In the eventual analysis, each country has to evolve its independent anti-terror strategy to address specific local contexts and security concerns. Sample for instance what Israel is doing in Gaza currently. Faced with a routine barrage of rocket attacks from the Hamas, Israel decided to go for the kill, bombarding the outfit's bases in Gaza. According to Israel, the assault was mounted on the militant outfit to prevent rocket and missile attacks on neighbouring Israeli towns. There are now indications that Israel may not keep itself confined to air attacks and that a ground military assault cannot be ruled out. Predictably, the Arab world has risen in condemnation; Israel also risks antagonising a wider international community. However, in order to prevent a daily assault on its vulnerable civilian population living close to the volatile Gaza strip, Israel acted the way it thought best.

Driven by its own security concerns, Russia mounted a military offensive against Georgia in August 2008. After routing Georgia's Army in the war over the separatist region of South Ossetia, Russia recognised the independence of the region and another breakaway area, Abkhazia. The move was condemned by the US and several other European countries but that did not prevent Russia from deploying about 3,700 soldiers in each region.
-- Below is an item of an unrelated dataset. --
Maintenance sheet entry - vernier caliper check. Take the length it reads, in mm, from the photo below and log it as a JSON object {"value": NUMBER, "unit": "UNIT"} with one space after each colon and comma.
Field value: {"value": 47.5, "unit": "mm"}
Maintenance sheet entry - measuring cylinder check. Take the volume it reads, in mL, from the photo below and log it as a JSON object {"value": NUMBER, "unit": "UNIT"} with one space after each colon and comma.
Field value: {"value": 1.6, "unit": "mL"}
Again, no country in the world could prevent the Americans from invading Afghanistan and subsequently from marching into Iraq after 9/11. Struck at its very core, America went after its targets in the two countries and continues to do so. Whether or not Mr Barack Obama reverses Mr George Bush's decision, it is clear that the US exercised its sovereign right to defend itself the way it thought best. Mr Bush's popularity ratings may have nose-dived following the US invasion of Iraq but the truth is that American territory has not witnessed another terror attack after 9/11.

In India's case too there is a specific context. Apart from the Pakistani establishment's stated hostility on Jammu & Kashmir, there are elements in that country which wish to bleed the rest of India as well. While Jammu & Kashmir is a prickly bilateral issue between the two Governments - full-scale military wars have been fought on the issue - anti-India terror outfits exist beyond the realm of political or diplomatic discourse. Jammu & Kashmir can well be part of a Composite Dialogue between the two countries but terrorism is not a diplomatic or political issue. It is an issue that threatens every citizen of India and must be dealt with accordingly.
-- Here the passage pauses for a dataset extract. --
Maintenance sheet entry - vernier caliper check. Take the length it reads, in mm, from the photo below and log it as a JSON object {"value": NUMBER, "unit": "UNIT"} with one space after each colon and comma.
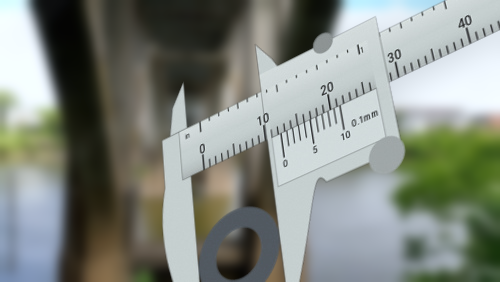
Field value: {"value": 12.4, "unit": "mm"}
True, it is hard to formulate a deterrent for the kind of fidayeen who swooped down on Mumbai a month ago. They came to embrace mortality after inflicting severe wounds on India's spirit and soul and they did precisely that. It is indeed difficult to penalise those committed to ending their own lives. The people India needs to deal with are those who fertilise such mindsets from the safety of their training camps across the border in Pakistan and who have managed to appoint their representatives across Indian towns and cities. A fidayeen may not fear for his life - he has been indoctrinated to sacrifice it - but a Masood Azhar or an Afzal Guru does. Death is a deterrent for these jihadi ideologues and that is precisely the deterrent India must employ in a targeted fashion. Else, there are many more Kandahars and Mumbais waiting to come India's way.